> DESCRIPTION OF THE TASK
Rewrite the rows starting with the line containing "دوام و ماندگاری" and going on through the line containing "خود، سطحی نرم‌تر", replacing "لوپ‌پایل" with "حلقه‌ای" and leaving everything else unchanged.

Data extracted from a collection

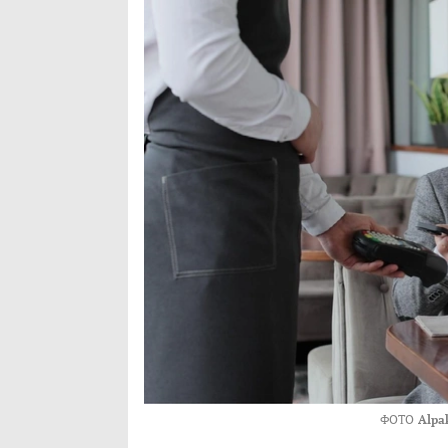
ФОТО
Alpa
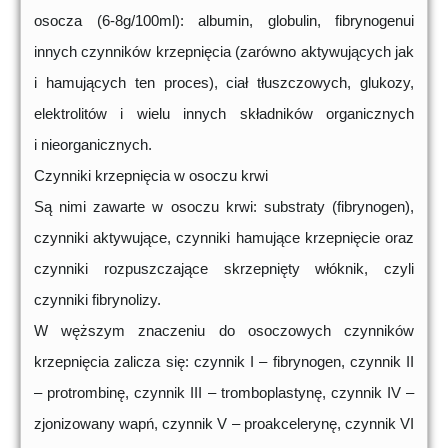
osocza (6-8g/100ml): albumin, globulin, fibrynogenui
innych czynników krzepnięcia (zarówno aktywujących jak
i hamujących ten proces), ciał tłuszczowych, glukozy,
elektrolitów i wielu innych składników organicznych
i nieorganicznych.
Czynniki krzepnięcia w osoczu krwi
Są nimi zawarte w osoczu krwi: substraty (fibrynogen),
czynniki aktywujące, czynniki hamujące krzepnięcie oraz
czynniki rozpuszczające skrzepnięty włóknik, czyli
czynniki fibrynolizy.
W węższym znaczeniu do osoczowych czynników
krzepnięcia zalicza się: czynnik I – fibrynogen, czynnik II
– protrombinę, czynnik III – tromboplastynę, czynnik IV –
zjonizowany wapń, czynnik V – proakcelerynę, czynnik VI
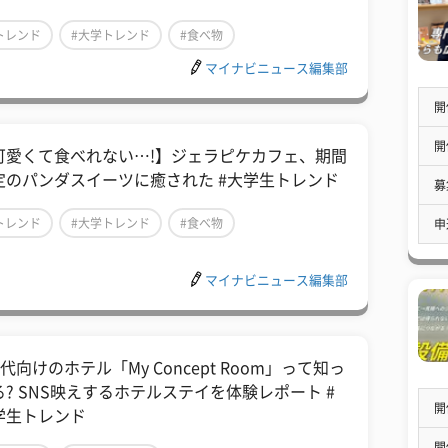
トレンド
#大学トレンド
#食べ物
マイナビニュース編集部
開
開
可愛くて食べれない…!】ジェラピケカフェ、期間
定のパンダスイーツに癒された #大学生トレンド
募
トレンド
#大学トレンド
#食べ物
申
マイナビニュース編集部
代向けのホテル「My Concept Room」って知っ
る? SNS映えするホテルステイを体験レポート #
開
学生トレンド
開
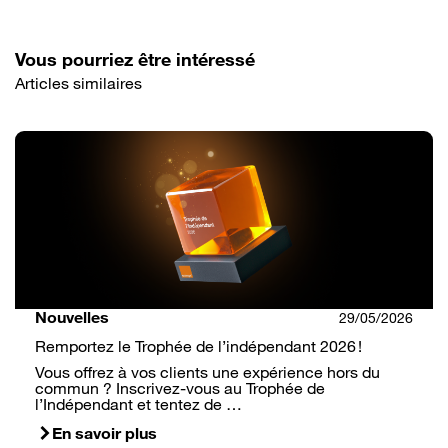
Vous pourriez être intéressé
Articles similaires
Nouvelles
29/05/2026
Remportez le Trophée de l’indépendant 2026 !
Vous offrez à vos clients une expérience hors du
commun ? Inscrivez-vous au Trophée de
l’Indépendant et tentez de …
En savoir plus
* * *
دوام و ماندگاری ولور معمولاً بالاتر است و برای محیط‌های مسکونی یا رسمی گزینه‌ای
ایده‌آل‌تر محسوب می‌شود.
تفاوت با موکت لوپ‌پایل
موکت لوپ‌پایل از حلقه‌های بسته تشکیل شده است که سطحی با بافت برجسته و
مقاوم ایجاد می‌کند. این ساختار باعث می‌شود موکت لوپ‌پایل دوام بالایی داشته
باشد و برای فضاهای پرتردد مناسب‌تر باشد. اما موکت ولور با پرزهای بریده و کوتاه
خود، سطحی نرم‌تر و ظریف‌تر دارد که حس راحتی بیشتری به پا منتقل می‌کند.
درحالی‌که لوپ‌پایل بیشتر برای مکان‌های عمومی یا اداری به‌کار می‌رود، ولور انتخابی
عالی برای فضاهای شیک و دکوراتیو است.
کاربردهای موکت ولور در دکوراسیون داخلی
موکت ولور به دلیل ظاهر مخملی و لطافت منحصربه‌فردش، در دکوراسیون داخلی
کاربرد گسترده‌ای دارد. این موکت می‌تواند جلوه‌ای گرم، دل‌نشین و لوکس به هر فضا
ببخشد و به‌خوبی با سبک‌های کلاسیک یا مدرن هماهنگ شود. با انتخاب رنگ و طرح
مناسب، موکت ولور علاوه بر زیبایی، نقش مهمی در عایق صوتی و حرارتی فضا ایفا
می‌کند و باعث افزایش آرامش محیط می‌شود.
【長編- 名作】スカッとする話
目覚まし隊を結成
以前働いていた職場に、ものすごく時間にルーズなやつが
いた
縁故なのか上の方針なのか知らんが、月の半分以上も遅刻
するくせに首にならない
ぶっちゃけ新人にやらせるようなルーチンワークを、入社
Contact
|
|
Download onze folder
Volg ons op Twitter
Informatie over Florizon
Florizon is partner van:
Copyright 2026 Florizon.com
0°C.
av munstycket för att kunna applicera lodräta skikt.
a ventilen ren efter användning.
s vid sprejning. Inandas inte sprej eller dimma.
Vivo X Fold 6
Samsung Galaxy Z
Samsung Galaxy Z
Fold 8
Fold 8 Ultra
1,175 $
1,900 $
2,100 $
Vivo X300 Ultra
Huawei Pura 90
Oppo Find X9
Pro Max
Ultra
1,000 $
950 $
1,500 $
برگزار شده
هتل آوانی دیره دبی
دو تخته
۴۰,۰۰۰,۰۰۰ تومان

> RESULT
دوام و ماندگاری ولور معمولاً بالاتر است و برای محیط‌های مسکونی یا رسمی گزینه‌ای
ایده‌آل‌تر محسوب می‌شود.
تفاوت با موکت حلقه‌ای
موکت حلقه‌ای از حلقه‌های بسته تشکیل شده است که سطحی با بافت برجسته و
مقاوم ایجاد می‌کند. این ساختار باعث می‌شود موکت حلقه‌ای دوام بالایی داشته
باشد و برای فضاهای پرتردد مناسب‌تر باشد. اما موکت ولور با پرزهای بریده و کوتاه
خود، سطحی نرم‌تر و ظریف‌تر دارد که حس راحتی بیشتری به پا منتقل می‌کند.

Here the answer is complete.